We maintained a focus on the accessibility and affordability of life insurance for Australians, and of course the sustainability of our members’ advice businesses. We also ensured that insurers had to look at their own conduct and the influence it has had on advisers. We did achieve a shared blueprint with the FPA and having a united position was very important in earning the transition arrangements in the final framework.

The negotiations had to take account of calls across a complete spectrum – from some companies that wanted all commissions removed to some that thought a cap at 100 per cent could apply. There was considerable pressure to allow level commissions only and at just 20 per cent.

Advisers who want to reject the framework need to realise that with or without this deal, commissions on life insurance were going to change, as were clawback arrangements. The pressure to deal with those two issues was immense because they are perceived by media and consumer representatives to drive the incentive to churn clients. If the advice associations had not been at the table, the outcomes would have been far worse.

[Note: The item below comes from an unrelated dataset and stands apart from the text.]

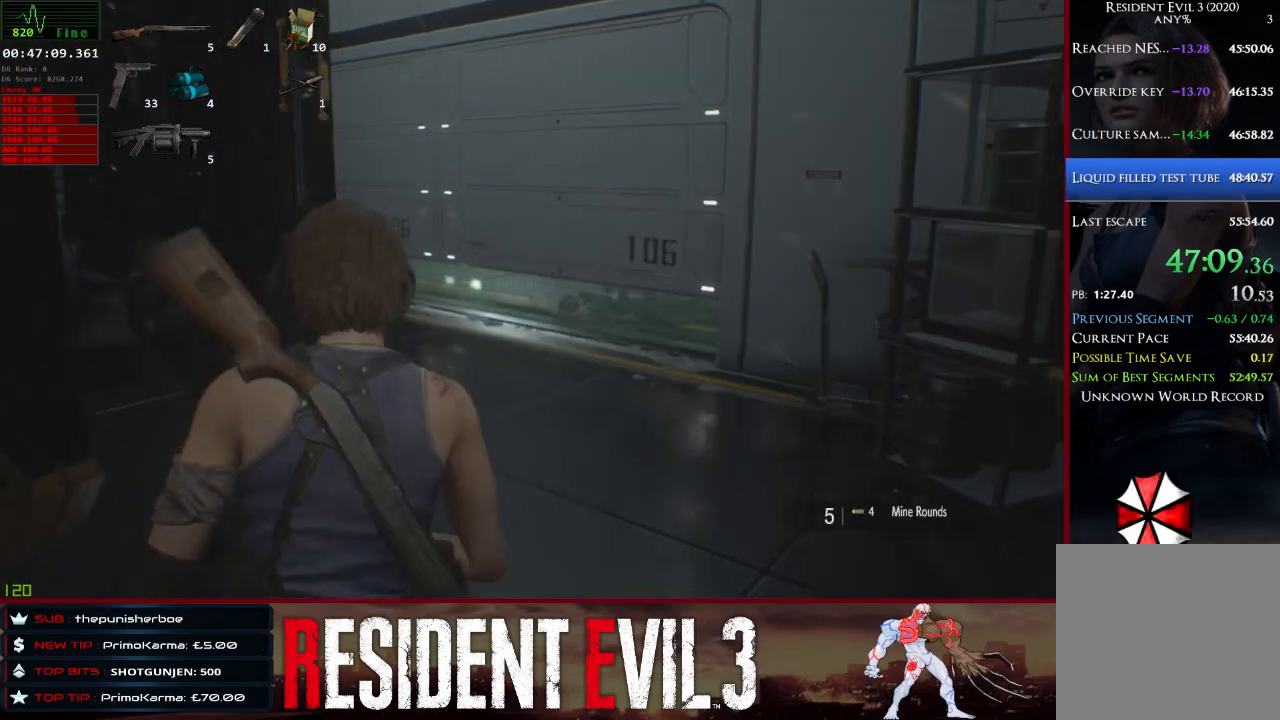
{"keys": ["shift", "w"], "mouse": [], "events": []}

We pushed hard for current hybrid arrangements to remain as the long-term solution, and we still believe that would be an appropriate and effective outcome, but there was not enough support from stakeholders to achieve that.

The final position represents a compromise that, whilst challenging, is at least workable over time for most. We know it will be vitally important for the AFA to support members to adapt and change and we make that commitment to you. It is a big challenge to be open to change, and especially where it feels as if it is being imposed on you. Together we need to confront each of the roadblocks and get past them.

I also wanted to thank the many advisers who have contributed positively to the debate. Your ideas and support throughout the last eight months have been very important to helping us avoid an outcome that could have been far worse.  It is essential though that our advice community continues to work together and support one another throughout the next three years as the transition takes place.

One final message – and this is directed to advisers that currently rely on upfront commissions. Most likely this announcement will cause you to feel angry, disillusioned, a sense of loss, and even fear for your future. A change of this scale is difficult to face. It is important to reflect that some advisers are already successfully working with hybrid commissions, some with a fee as well. There is a future here, but it does mean making significant change. The AFA will provide the support to lead advisers on this journey.

Advisers do a great job. You are important to the lives of millions of Australians. This change won’t stop that.